回家在厨房研究许久,留下半数备用,剩下的一古脑扔进锅中清煮。捞出来蘸香醋,淡谋谋难以下肚,想到酒楼里的调味汁,归咎于佐料不全。

从附近超市拎着有用无用若干瓶罐走进小区,边走边拿一瓶姜汁看标签,抬头竟见段瓷的车停在楼前。尾灯亮着,人还没下车。连翘一想厨房狼籍,加快了脚步。

段瓷从车里出来,驾驶门也随之打开。“等一下,十一。”

低柔的声线并不属于助理小邰。

下意识地,连翘收住了脚步,身边并没有消失的屏障物,只站在了原地。而车前那二位,专注相望,也没注意进退不得的她。

苏晓妤唤住段瓷,走到与他脚尖相隔一拳之距的位置,停下,仰视,“我不甘心。就算知道你一定是另有打算,但我没法接受这种结果。”

段瓷眼里有抱歉,声音里有丝犹豫,“我也知道…”

她打断他的话,“你知道就好。

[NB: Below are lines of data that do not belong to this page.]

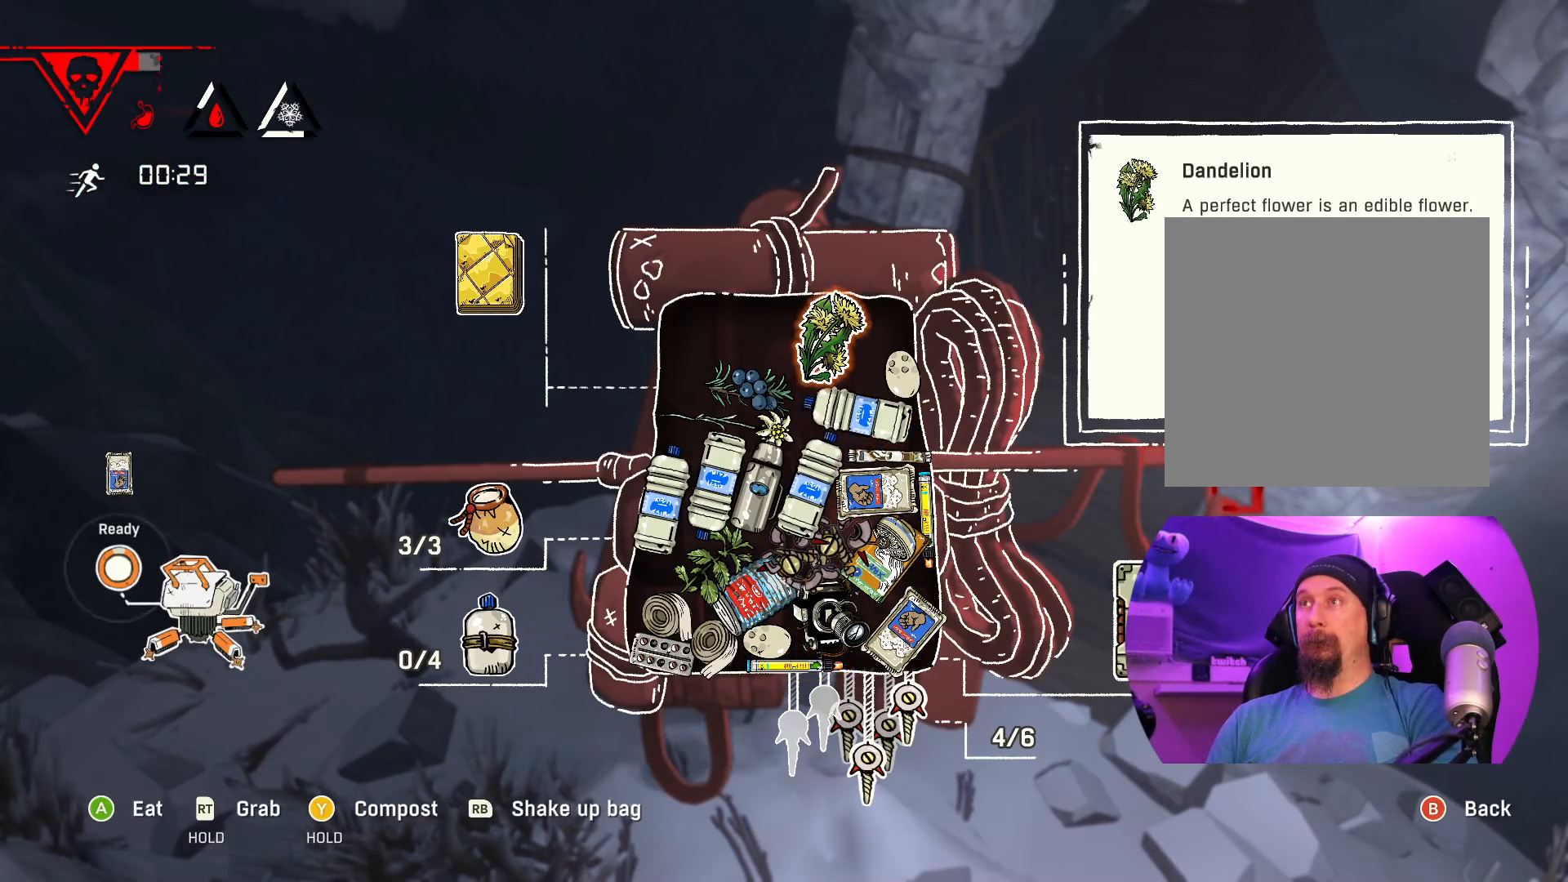
{"buttons": ["A"], "left_stick": "center", "right_stick": "center", "events": [[67, "left_stick", "right"], [250, "left_stick", "center"], [483, "A", "down"]]}
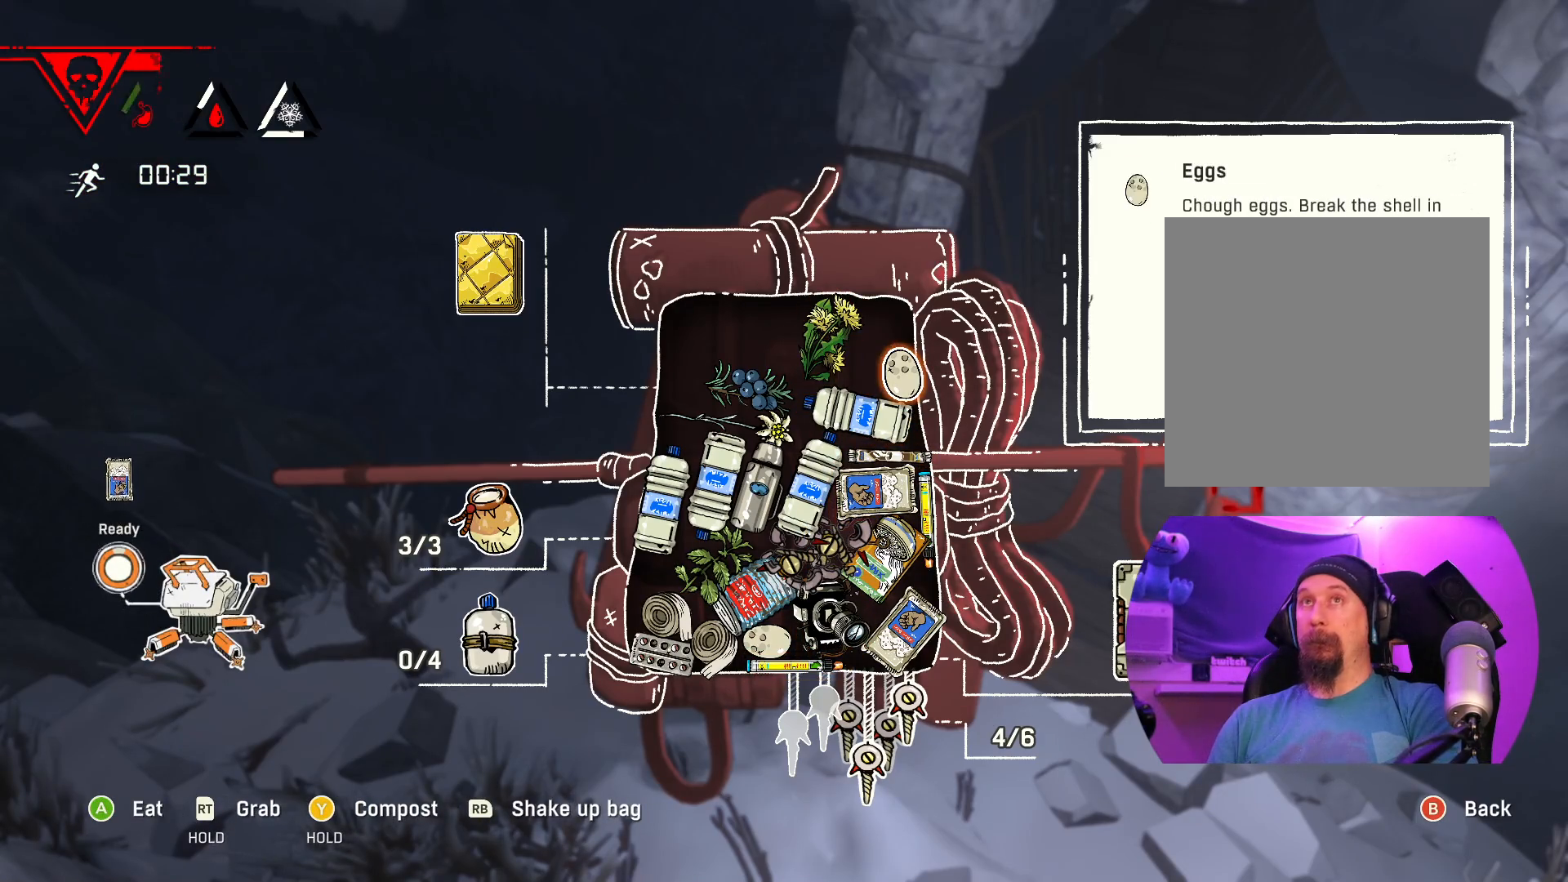
{"buttons": [], "left_stick": "center", "right_stick": "center", "events": [[100, "A", "up"]]}
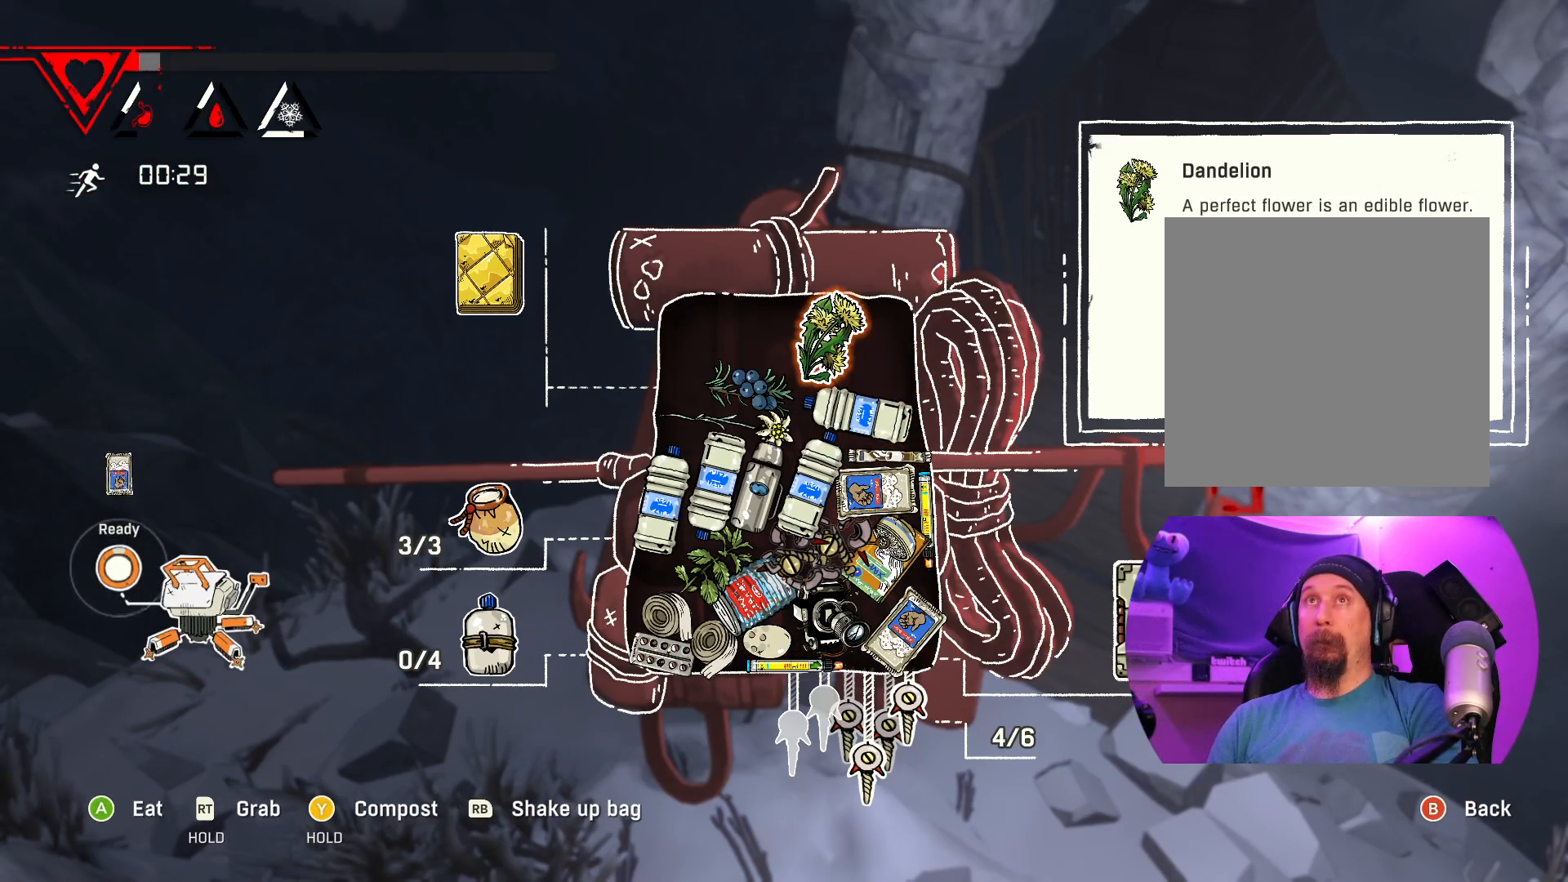
{"buttons": [], "left_stick": "center", "right_stick": "center", "events": []}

”

心仪容颜近在咫尺,近得可以嗅到他呼吸里的酒气,近得让她产生错觉,几乎再次为这双眼里的笑意沦陷,放弃自己的步调。幸好只是几乎。

“不会就这么结束的。”席间她滴酒未沾,只等此刻能清醒地告诉他这句话。段瓷眯起眼,看着车倒行出去,被酒精拖慢了转速的头脑,尚未将她的意思消化,视线捕捉到石子路上弯腰拾东西的女人。

连翘捡起购物小票,噙头轻吹浮灰,眸光自流海缝隙中斜探出去,落进驶过身边的黑色轿车内。苏晓妤只望着倒后镜里那道颀长的身影,无心顾及两侧景色,错过了一次与情敌正面交锋的机会。

被连翘嫌弃的那锅海参,浸在水里尚未全凉,段瓷见之大喜,捏着她下巴用力吻一下,“你就知道我得喝酒吧!”拍拍发顶,“孩子真聪明,有前途。”

他哼着歌,调了料汁,站在厨房就吞进去一只。连翘见状也被鼓舞,既然对宝宝好,心一横,捞出一只切了,端到餐厅慢慢自虐。

海参性温补,醒脑护肝。段瓷感觉被酒烧疼的胃舒服许多,再看餐厅里被碎尸的那只,食用者好眉纠结,一口一口宛如咽药。他笑着坐过去,“怎么想到自己弄这东西吃?”“安绍严买的,小寒说太多了,让我带回来几只。”

段瓷撇嘴道:“他不识货,这参不好。”

一天的辛苦被这么轻易抹杀,连翘微恼,“不好你还吃那么多!”

“那是因为你煮的。”双臂横叠在桌面上看她,“虽然不是特地为我,不过能吃到,还是很高兴。”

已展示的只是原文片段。